This book cannot be recommended as a useful introduction or guide to the Nestorian controversy, or Cyril's part in it. Wessel's intention is to ‘tell the story of how one bishop rose to prominence and another was sent into exile’. At a basic level, then, we are dealing with church history. But although there is an historical narrative here, there seems very little engagement with historical problems, and I found myself wondering if I had learnt anything more from it than I had from B. J. Kidd's narrative, published more than eighty years ago.
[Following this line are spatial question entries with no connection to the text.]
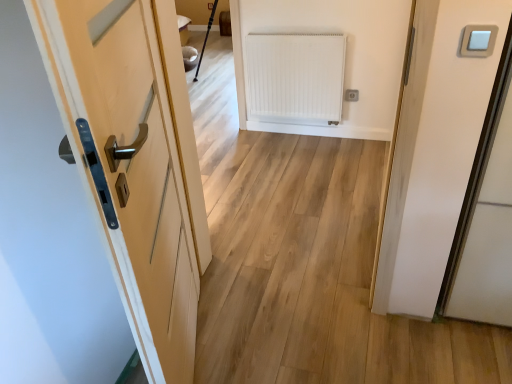
Question: From a real-world perspective, is white matte radiator at center positioned over white plastic light switch at upper right based on gravity?

Choices:
 (A) yes
 (B) no

Answer: (B)

Question: Is white matte radiator at center facing away from white plastic light switch at upper right?

Choices:
 (A) yes
 (B) no

Answer: (B)

Question: Is white matte radiator at center taller than white plastic light switch at upper right?

Choices:
 (A) yes
 (B) no

Answer: (A)

Question: From the image's perspective, would you say white matte radiator at center is positioned over white plastic light switch at upper right?

Choices:
 (A) yes
 (B) no

Answer: (A)

Question: Considering the relative sizes of white matte radiator at center and white plastic light switch at upper right in the image provided, is white matte radiator at center smaller than white plastic light switch at upper right?

Choices:
 (A) yes
 (B) no

Answer: (B)

Question: From the image's perspective, relative to matte wood door at left, is white plastic electric outlet at upper right above or below?

Choices:
 (A) above
 (B) below

Answer: (A)

Question: Considering the positions of point (357, 91) and point (151, 160), is point (357, 91) closer or farther from the camera than point (151, 160)?

Choices:
 (A) farther
 (B) closer

Answer: (A)

Question: Is white plastic electric outlet at upper right taller or shorter than matte wood door at left?

Choices:
 (A) tall
 (B) short

Answer: (B)

Question: Based on their positions, is white plastic electric outlet at upper right located to the left or right of matte wood door at left?

Choices:
 (A) left
 (B) right

Answer: (B)

Question: Is white matte radiator at center inside or outside of matte wood door at left?

Choices:
 (A) inside
 (B) outside

Answer: (B)

Question: Looking at their shapes, would you say white matte radiator at center is wider or thinner than matte wood door at left?

Choices:
 (A) thin
 (B) wide

Answer: (A)

Question: Would you say white matte radiator at center is to the left or to the right of matte wood door at left in the picture?

Choices:
 (A) right
 (B) left

Answer: (A)

Question: Considering the positions of white matte radiator at center and matte wood door at left in the image, is white matte radiator at center taller or shorter than matte wood door at left?

Choices:
 (A) tall
 (B) short

Answer: (B)

Question: Does point (477, 36) appear closer or farther from the camera than point (349, 89)?

Choices:
 (A) closer
 (B) farther

Answer: (A)

Question: Is white plastic light switch at upper right bigger or smaller than white plastic electric outlet at upper right?

Choices:
 (A) big
 (B) small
The second section of the book is entitled ‘The Rhetoric of the Nestorian Debates’, and a short answer to the author's question how Cyril became a saint and Nestorius a heretic might be that the former was better at appropriating rhetorical method. There is certainly more than theology at issue in this controversy, and an author is entitled to explore other issues at the expense of the theological ones. But the theological issues are, nevertheless, of central importance, and Wessel lacks sureness of touch in dealing with them. This is the source of my major misgiving about this book. For example, on page 44 we read that ‘the immolated ram signified that Christ did not himself suffer death because by his very nature it was not possible for him to suffer: he was impassive (apathes) … By claiming that the Word suffered in his own body, not in that of another, Cyril constructed a vision of Christ that was singular and undifferentiated. By assuring his congregations that the essence of Christ's incorporeal deity did not suffer on the cross, only the temple born of the Virgin, Cyril carefully avoided attributing to Christ a dual nature’. This seems to betray a very confused understanding of what Cyril is actually saying in this passage from his Fifth Festal Letter.
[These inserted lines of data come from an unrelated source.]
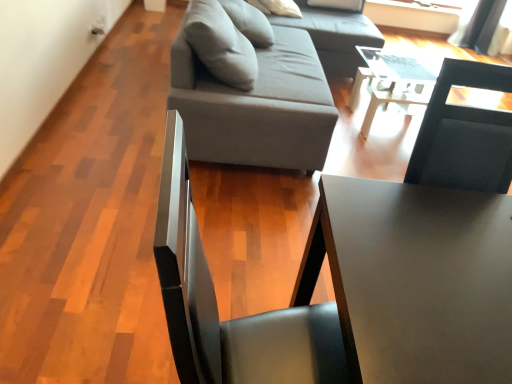
Question: Does white glossy table at center, acting as the second table starting from the bottom, have a greater height compared to gray fabric studio couch at upper center?

Choices:
 (A) yes
 (B) no

Answer: (B)

Question: Is white glossy table at center, arranged as the first table when viewed from the back, bigger than gray fabric studio couch at upper center?

Choices:
 (A) yes
 (B) no

Answer: (B)

Question: Are white glossy table at center, arranged as the first table when viewed from the back, and gray fabric studio couch at upper center beside each other?

Choices:
 (A) yes
 (B) no

Answer: (B)

Question: From the image's perspective, is white glossy table at center, acting as the second table starting from the bottom, located above gray fabric studio couch at upper center?

Choices:
 (A) yes
 (B) no

Answer: (B)

Question: Can you confirm if white glossy table at center, arranged as the first table when viewed from the back, is smaller than gray fabric studio couch at upper center?

Choices:
 (A) no
 (B) yes

Answer: (B)

Question: Is white glossy table at center, acting as the second table starting from the bottom, not within gray fabric studio couch at upper center?

Choices:
 (A) yes
 (B) no

Answer: (A)

Question: Is white glossy table at center, which is the first table in top-to-bottom order, smaller than matte black table at center, marked as the first table in a front-to-back arrangement?

Choices:
 (A) yes
 (B) no

Answer: (A)

Question: From a real-world perspective, is white glossy table at center, arranged as the first table when viewed from the back, physically above matte black table at center, acting as the second table starting from the back?

Choices:
 (A) no
 (B) yes

Answer: (A)

Question: Is white glossy table at center, which is the 2th table from front to back, with matte black table at center, acting as the second table starting from the back?

Choices:
 (A) yes
 (B) no

Answer: (B)

Question: Is white glossy table at center, which is the first table in top-to-bottom order, behind matte black table at center, acting as the second table starting from the back?

Choices:
 (A) no
 (B) yes

Answer: (B)

Question: Could you tell me if white glossy table at center, arranged as the first table when viewed from the back, is facing matte black table at center, marked as the first table in a front-to-back arrangement?

Choices:
 (A) no
 (B) yes

Answer: (A)

Question: Is the depth of white glossy table at center, which is the first table in top-to-bottom order, less than that of matte black table at center, which is the 1th table from bottom to top?

Choices:
 (A) no
 (B) yes

Answer: (A)

Question: Can you confirm if gray fabric studio couch at upper center is wider than matte black table at center, which is the 1th table from bottom to top?

Choices:
 (A) no
 (B) yes

Answer: (B)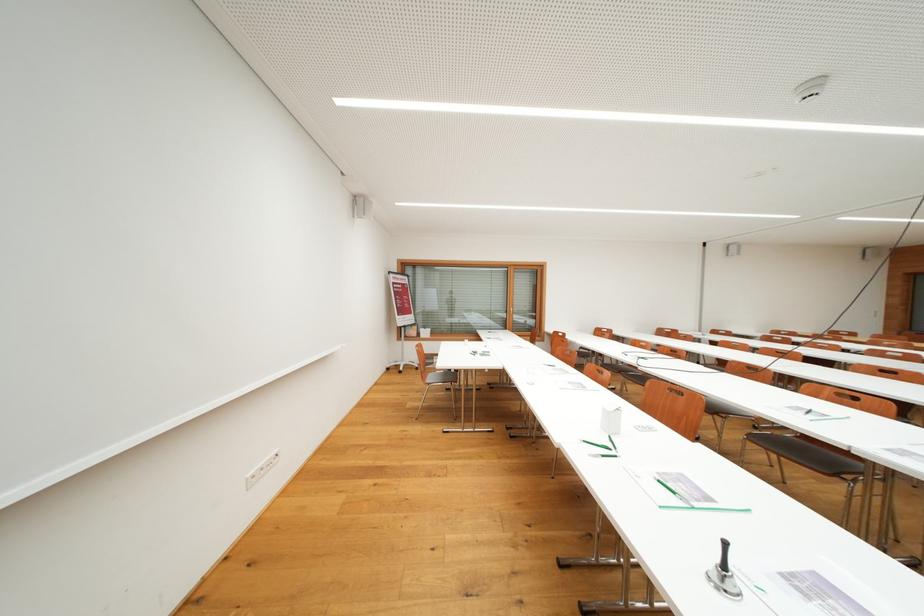
Find the location of a particular element. white power socket is located at coordinates (261, 469).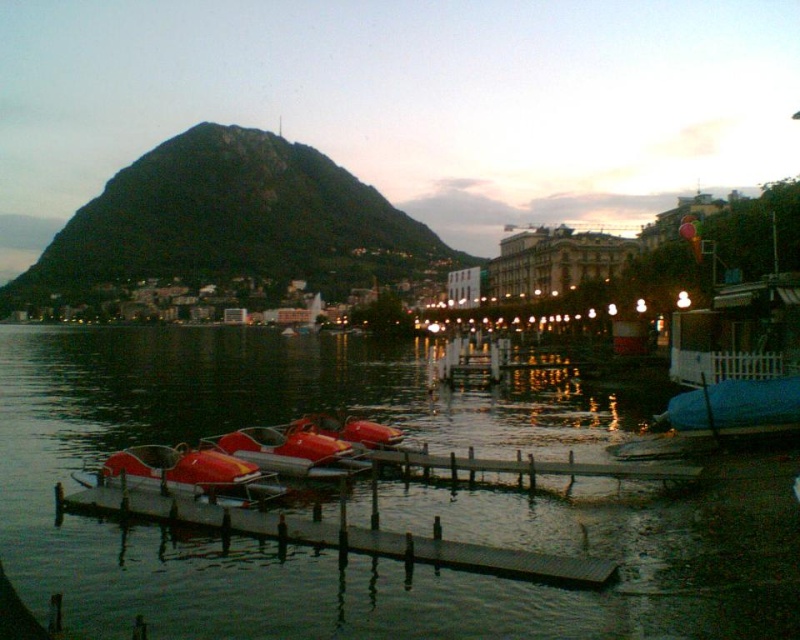
You are standing at the point marked by the coordinates point (338, 536). What object are you most likely standing on?

You are most likely standing on the smooth wooden dock at lower center, as the coordinates point (338, 536) represent the location of the smooth wooden dock at lower center.

You are standing on the smooth wooden dock at lower center and want to board the metallic red paddle boat at center. Which direction should you move to reach it?

Since the smooth wooden dock at lower center is in front of the metallic red paddle boat at center, you should move backward to reach the boat.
On p. 288 the four privative adverbs of the Chalcedonian Definition of the Faith are ascribed to Leo, and we are told that ‘For the strict Cyrillians of Egypt, Leo had not spoken like Cyril’. But a standard handbook would reveal that Cyril was comfortable with at least three of these adjectives, and all four of them are sometimes said to have been drawn from his works.
Nestorius is variously said to have held that the two natures of Christ were ‘loosely connected by the prosopon’(p. 1), ‘linked … by a single prosopon’(p. 133) or ‘intimately and definitively joined together through the single prosopon’(p. 276). I think Nestorius likely to have been as surprised at this instrumental role of the prosopon of the union as he is to have been startled by the advice offered here that ‘he would have been far more effective … if he had said that Cyril's Christology made Christ no better than an ordinary man’. It is surely not the case that ‘his listeners would have recognised that he was using the same rhetorical manoeuvre that Cyril and his party had used so often’(p. 248). It is much more likely that they would have supposed that the strain had become too much for him, and that it was time for him to be found secure lodging in a compassionate monastery.
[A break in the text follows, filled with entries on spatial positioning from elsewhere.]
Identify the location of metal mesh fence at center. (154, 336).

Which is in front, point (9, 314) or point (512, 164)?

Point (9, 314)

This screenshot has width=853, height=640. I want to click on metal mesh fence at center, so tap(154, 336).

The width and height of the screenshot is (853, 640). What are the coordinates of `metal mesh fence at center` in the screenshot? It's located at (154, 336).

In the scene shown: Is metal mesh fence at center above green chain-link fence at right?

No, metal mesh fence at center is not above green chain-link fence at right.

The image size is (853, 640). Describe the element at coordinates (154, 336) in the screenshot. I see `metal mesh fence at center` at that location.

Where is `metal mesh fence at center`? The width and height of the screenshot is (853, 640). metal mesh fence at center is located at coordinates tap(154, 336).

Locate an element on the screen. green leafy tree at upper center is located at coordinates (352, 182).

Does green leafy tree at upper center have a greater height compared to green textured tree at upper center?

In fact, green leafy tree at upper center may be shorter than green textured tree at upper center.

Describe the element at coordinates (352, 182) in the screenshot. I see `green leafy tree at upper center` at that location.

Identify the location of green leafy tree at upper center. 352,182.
There is a similar fuzziness about the Arians. On page 132 we read that they ‘had claimed that Christ was an exalted man, promoted from his inherently lower status’; but on p. 221 that they ‘believed in a pre-existent Son of God who changed into a man, taking his body from the Virgin while simultaneously substituting his own essence for the human soul’.
The Christological debates of the fifth century are sufficiently complicated as they are. Only books likely to shed some genuine light upon them are deserving of welcome.